Candid, though not fair reader, have you ever been tipsy? Have you ever gone so far over the boundaryline that separates the land of mere sobriety from its neighboring territory, the country of irresponsible impulses, that you actually doubted which was the way back,—that you thought you saw as much good sense and good judgment on the one side of the frontier as the other, with only a strong balance of good-fellowship to induce a preference? If you know this state,—if you have taken the precise quantum of champagne or moselle mousseux that induces it, and yet goes no farther,—then do you perfectly understand all the trials and difficulties of my waking moments, and you can appreciate the arduous task I undertook in my effort to separate the real from the imaginary, the true types from their counterfeits; in a word, the wanderings of my own brain from those of Captain Bubbleton's.

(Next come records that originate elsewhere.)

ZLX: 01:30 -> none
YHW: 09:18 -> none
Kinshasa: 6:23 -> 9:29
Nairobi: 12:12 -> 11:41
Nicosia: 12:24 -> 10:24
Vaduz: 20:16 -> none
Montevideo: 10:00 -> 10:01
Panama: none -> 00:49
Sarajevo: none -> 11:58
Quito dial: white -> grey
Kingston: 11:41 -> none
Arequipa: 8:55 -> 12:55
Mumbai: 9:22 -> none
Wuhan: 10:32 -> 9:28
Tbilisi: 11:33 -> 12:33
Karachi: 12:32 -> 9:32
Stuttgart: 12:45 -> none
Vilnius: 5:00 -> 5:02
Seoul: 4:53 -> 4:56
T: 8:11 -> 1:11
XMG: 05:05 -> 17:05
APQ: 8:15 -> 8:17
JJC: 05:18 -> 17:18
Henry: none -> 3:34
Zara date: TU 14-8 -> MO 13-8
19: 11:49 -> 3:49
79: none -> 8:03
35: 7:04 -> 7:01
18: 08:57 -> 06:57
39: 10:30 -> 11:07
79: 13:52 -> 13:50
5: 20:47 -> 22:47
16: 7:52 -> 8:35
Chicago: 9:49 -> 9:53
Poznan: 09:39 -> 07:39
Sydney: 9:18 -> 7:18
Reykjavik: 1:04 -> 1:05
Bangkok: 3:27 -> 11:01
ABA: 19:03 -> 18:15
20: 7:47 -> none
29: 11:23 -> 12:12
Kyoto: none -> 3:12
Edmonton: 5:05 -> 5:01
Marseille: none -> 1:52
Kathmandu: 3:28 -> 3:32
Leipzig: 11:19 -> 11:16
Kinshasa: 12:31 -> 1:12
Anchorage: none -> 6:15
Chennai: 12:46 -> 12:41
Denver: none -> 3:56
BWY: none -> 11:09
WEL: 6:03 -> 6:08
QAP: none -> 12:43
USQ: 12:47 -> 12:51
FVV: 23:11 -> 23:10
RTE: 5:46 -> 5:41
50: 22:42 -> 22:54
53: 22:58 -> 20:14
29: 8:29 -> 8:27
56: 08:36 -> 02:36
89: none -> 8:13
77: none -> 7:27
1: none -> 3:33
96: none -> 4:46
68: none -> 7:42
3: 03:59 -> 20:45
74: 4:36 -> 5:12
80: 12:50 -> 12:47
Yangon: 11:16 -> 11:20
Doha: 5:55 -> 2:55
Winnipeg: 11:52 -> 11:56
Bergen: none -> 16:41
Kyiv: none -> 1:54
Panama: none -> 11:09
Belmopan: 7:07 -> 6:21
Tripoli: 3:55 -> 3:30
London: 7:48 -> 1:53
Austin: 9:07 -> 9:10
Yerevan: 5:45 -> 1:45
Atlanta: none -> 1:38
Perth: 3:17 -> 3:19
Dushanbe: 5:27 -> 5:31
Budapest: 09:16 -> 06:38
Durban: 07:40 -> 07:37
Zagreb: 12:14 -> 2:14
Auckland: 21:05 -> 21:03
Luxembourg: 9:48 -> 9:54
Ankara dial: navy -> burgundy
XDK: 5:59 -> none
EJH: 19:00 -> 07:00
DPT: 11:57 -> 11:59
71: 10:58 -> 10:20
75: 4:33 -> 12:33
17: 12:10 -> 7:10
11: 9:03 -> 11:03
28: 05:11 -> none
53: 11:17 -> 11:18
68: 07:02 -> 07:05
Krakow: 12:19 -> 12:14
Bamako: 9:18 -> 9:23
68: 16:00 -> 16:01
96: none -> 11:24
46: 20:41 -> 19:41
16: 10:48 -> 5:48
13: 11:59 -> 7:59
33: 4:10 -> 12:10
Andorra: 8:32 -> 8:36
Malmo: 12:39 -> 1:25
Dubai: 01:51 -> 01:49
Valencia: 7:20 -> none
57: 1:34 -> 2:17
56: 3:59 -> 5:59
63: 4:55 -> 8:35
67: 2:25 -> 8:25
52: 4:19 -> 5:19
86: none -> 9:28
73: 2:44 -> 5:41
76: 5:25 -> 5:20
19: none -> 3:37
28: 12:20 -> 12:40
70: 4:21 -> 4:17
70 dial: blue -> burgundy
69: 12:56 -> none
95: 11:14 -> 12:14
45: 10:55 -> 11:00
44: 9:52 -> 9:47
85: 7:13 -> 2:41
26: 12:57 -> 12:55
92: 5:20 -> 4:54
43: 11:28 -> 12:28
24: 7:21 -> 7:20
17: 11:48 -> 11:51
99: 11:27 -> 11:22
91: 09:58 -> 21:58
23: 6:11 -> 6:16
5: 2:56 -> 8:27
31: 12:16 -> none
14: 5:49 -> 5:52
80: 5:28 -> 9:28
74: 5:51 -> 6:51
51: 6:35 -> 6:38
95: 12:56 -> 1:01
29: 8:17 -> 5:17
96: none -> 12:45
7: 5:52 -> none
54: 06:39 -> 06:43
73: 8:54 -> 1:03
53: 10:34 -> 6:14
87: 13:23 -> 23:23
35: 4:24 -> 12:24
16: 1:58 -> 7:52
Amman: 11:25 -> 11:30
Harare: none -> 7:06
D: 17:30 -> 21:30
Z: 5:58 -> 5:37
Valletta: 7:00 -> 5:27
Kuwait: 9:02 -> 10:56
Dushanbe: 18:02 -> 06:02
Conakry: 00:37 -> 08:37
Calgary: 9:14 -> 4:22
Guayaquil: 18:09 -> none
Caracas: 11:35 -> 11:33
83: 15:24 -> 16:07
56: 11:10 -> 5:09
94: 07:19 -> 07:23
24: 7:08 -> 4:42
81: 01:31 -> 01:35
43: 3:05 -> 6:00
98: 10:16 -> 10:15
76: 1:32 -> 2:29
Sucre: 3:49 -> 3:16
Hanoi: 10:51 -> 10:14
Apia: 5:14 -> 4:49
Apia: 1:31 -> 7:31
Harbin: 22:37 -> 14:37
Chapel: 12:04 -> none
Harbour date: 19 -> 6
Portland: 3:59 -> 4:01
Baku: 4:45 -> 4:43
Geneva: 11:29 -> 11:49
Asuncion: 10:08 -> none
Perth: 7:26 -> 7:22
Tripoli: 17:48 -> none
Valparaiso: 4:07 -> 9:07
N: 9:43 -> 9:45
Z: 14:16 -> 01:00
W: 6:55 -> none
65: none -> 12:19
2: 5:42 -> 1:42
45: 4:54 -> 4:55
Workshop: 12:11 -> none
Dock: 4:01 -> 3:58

In this agreeable and profitable occupation was I engaged; when the same imposing tread and heavy footstep I had heard the previous evening entered the adjoining room and approached my door. The lock turned, and the illustrious captain himself appeared. And here let me observe, that if grave censure be occasionally bestowed on persons who, by the assumption of voice, look, or costume, seek to terrorize over infant minds, a no less heavy sentence should be bestowed on all who lord it over the frail faculties of sickness by any absurdity in their personal appearance. And that I may not seem captious, let me describe my friend. The captain, who was somewhere about the forties, was a full-faced, chubby, good-looking fellow, of some five feet ten or eleven inches in height; his countenance had been intended by nature for the expression of such emotions as arise from the enjoyment of turtle, milk punch, truffled turkeys, mulled port, mullagatawny, stilton, stout, and pickled oysters; a rich, mellow-looking pair of dark-brown eyes, with large bushy eyebrows meeting above the nose, which latter feature was a little “on the snub and off the Roman;” his mouth was thick-lipped, and had that peculiar mobility which seems inseparable wherever eloquence or imagination predominate; in color, his face was of that uniform hue painters denominate as “warm, “—in fact, a rich sunset Claude-Lorrainish tint that seemed a compound, the result of high-seasoned meats, plethora, punch, and the tropics; in figure, he was like a huge pudding-bag, supported on two short little dumpy pillars, that from a sense of the superincumbent weight had wisely spread themselves out below, giving to his lower man the appearance of a stunted letter A; his arms were most preposterously short, and for the convenience of locomotion he used them somewhat after the fashion of fins. As to his costume on the morning in question, it was a singularly dirty and patched dressing-gown of antique silk, fastened about the waist by a girdle, from which depended a scymitar on one side and a meerschaum on the other; a well-worn and not over clean-looking shawl was fastened in fashion of a turban round his head; a pair of yellow buskins with faded gold tassels decorated legs which occasionally peeped from the folds of the robe-de-chambre without any other covering.